### Problem description
Scan the material below and count each line with the string "dans". Reply with the count alone.
####################
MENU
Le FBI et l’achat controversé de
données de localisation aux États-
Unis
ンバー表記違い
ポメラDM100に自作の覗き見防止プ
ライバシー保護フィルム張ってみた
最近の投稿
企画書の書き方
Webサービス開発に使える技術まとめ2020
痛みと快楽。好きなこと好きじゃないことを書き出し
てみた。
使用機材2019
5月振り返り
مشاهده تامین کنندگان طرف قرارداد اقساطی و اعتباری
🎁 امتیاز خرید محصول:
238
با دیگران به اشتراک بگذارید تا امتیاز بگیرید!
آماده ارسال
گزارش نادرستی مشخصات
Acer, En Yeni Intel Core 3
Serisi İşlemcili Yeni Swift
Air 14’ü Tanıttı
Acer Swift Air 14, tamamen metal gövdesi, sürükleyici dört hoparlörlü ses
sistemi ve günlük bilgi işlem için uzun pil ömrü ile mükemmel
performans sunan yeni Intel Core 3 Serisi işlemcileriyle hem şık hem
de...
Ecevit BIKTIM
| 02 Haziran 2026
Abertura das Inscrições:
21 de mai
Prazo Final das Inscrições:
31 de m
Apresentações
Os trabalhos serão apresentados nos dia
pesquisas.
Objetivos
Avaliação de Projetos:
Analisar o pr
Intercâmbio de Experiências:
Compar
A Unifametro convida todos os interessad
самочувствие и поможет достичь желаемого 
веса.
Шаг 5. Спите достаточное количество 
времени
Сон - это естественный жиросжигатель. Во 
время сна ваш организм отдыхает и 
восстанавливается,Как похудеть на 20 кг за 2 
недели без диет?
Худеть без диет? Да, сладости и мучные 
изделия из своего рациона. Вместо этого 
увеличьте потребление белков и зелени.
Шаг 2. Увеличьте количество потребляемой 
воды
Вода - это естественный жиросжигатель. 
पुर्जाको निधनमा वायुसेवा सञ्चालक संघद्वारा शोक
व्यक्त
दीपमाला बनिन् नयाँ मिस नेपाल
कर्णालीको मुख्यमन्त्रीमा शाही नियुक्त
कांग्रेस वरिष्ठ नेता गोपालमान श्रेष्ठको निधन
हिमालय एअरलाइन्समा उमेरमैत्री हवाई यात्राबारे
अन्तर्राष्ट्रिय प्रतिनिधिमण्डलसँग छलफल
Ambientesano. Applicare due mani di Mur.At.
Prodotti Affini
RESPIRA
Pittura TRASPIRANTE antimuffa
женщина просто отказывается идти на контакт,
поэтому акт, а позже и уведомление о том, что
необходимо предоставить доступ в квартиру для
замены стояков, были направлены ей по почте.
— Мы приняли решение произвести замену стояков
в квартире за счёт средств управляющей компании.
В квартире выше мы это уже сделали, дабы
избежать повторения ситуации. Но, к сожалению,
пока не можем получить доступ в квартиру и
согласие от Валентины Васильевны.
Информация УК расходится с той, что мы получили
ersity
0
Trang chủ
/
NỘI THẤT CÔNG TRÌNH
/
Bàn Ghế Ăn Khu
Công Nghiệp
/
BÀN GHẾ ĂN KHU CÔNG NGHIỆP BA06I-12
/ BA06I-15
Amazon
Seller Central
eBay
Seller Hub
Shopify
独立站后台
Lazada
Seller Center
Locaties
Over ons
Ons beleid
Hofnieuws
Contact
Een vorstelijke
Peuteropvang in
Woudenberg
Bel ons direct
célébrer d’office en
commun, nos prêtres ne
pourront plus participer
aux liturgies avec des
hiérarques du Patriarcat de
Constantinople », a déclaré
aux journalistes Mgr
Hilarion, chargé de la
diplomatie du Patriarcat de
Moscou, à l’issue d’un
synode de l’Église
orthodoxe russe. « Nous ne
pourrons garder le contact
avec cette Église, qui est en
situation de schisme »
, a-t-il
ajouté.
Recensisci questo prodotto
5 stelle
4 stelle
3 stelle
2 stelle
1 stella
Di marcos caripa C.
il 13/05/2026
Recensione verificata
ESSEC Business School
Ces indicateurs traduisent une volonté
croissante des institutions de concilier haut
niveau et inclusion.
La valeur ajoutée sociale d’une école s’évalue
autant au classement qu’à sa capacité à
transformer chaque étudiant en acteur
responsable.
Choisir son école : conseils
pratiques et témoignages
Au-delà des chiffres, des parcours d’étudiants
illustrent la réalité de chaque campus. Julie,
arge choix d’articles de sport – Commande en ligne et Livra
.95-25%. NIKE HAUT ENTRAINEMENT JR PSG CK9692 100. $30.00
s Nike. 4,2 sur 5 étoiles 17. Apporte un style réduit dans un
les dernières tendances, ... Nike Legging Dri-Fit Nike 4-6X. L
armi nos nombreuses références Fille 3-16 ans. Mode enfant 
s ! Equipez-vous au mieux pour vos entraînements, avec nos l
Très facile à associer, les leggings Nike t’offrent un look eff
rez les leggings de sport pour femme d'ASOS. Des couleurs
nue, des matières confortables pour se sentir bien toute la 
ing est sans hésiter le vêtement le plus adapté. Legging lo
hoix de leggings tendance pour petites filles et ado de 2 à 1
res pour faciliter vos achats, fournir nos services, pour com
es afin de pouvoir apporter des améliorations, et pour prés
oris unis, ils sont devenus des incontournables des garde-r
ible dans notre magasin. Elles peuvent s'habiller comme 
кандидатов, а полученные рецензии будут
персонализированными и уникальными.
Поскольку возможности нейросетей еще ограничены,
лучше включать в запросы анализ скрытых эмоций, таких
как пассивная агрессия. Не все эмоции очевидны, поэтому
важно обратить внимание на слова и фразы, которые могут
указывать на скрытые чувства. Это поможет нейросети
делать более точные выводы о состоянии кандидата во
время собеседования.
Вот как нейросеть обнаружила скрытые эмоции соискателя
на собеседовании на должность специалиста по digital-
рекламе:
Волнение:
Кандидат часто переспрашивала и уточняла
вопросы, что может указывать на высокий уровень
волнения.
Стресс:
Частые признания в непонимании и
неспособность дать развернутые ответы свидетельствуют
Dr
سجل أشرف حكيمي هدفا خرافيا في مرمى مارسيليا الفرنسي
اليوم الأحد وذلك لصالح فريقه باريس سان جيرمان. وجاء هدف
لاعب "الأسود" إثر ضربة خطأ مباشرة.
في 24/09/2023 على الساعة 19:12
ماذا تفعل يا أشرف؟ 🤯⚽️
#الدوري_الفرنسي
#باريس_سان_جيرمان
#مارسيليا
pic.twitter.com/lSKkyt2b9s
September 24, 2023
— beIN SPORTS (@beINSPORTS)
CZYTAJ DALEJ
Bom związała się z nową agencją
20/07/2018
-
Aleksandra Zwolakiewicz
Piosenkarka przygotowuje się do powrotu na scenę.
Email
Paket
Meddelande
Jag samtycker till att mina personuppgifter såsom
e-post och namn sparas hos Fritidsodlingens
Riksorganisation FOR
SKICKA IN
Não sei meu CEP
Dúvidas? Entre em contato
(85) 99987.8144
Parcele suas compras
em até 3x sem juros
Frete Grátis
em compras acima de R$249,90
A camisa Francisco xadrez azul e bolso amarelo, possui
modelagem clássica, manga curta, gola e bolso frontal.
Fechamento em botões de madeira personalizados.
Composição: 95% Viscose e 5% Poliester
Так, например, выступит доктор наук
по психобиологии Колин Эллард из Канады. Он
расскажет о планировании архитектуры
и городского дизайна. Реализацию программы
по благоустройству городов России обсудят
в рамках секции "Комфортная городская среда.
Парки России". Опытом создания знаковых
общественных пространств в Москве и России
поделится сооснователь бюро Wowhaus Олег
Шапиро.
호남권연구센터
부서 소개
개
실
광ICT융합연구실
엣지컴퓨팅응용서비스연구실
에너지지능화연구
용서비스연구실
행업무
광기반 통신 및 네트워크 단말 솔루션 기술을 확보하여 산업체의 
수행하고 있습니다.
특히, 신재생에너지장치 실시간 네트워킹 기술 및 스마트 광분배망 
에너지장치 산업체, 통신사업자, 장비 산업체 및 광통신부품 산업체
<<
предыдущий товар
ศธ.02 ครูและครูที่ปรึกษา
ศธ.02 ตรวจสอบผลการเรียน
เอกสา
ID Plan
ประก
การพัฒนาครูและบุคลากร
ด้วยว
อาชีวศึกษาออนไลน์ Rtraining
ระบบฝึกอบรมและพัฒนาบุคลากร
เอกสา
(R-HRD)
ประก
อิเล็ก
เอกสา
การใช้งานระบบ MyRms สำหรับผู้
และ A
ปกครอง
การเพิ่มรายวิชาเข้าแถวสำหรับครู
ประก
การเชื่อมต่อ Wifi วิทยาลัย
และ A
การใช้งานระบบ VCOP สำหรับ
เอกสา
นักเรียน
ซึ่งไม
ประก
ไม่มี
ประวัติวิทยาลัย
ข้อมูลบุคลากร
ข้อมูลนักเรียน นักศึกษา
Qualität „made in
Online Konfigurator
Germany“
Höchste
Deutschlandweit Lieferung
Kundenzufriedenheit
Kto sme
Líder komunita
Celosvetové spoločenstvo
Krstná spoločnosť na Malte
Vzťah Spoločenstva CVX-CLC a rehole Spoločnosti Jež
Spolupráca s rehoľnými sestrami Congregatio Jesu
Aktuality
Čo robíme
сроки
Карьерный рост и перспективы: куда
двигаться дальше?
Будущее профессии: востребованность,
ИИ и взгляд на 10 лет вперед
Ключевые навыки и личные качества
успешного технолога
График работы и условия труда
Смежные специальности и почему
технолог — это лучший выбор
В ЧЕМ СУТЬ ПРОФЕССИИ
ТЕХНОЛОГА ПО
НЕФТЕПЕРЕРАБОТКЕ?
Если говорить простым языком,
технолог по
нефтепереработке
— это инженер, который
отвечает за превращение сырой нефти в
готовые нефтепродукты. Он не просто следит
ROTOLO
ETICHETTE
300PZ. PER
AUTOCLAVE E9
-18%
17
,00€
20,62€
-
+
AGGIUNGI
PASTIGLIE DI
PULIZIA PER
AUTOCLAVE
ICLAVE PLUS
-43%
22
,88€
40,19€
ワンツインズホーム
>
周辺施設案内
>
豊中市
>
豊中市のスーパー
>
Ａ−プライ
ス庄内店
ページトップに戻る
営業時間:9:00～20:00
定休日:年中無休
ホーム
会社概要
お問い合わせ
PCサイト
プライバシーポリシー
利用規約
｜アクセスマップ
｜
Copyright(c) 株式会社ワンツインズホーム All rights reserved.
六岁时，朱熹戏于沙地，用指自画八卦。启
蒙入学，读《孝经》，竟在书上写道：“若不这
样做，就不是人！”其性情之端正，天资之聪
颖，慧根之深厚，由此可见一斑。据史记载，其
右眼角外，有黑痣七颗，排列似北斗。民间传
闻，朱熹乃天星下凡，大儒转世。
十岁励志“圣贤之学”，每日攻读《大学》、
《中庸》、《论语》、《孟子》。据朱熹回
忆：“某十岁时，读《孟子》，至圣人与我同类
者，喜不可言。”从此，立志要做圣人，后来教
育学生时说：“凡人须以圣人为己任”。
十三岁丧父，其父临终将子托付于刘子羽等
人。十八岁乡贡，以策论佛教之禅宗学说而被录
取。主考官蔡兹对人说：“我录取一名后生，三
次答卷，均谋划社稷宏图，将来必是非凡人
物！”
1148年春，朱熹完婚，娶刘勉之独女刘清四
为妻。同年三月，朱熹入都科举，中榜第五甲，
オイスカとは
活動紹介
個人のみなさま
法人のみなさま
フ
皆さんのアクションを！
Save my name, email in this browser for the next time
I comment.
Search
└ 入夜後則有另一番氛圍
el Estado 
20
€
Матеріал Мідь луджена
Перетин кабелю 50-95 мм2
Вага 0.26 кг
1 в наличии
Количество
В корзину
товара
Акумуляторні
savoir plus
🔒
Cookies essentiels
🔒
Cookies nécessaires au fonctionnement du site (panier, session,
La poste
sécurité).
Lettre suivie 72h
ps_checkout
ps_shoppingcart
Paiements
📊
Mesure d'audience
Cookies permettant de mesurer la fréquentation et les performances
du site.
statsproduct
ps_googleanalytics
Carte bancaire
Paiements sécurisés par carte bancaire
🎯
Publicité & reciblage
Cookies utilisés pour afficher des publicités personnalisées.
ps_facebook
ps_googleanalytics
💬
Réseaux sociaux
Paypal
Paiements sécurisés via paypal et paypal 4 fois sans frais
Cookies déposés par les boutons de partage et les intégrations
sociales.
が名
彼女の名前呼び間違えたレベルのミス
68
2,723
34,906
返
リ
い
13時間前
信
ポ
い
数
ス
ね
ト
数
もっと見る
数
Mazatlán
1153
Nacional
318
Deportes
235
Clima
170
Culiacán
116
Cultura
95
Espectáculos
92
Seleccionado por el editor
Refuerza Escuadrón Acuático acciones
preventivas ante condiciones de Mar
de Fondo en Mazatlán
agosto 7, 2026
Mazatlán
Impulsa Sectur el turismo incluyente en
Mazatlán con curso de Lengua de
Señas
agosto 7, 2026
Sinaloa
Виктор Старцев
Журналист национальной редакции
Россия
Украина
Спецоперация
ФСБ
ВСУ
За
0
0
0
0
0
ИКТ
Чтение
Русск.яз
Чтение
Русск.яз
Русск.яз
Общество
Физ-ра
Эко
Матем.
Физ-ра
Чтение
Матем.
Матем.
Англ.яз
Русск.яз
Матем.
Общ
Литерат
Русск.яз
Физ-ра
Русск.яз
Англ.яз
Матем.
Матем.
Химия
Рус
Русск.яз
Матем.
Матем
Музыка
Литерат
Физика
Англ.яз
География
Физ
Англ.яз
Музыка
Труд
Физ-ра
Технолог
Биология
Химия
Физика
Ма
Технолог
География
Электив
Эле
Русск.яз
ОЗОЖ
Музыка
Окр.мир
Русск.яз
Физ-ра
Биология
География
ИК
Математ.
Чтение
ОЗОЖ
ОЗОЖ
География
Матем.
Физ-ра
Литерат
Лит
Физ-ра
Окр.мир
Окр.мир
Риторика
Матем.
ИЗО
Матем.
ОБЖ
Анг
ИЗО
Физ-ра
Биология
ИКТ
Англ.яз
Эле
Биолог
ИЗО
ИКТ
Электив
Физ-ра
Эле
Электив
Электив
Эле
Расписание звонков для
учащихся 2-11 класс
####################
### Solution to this exercise
2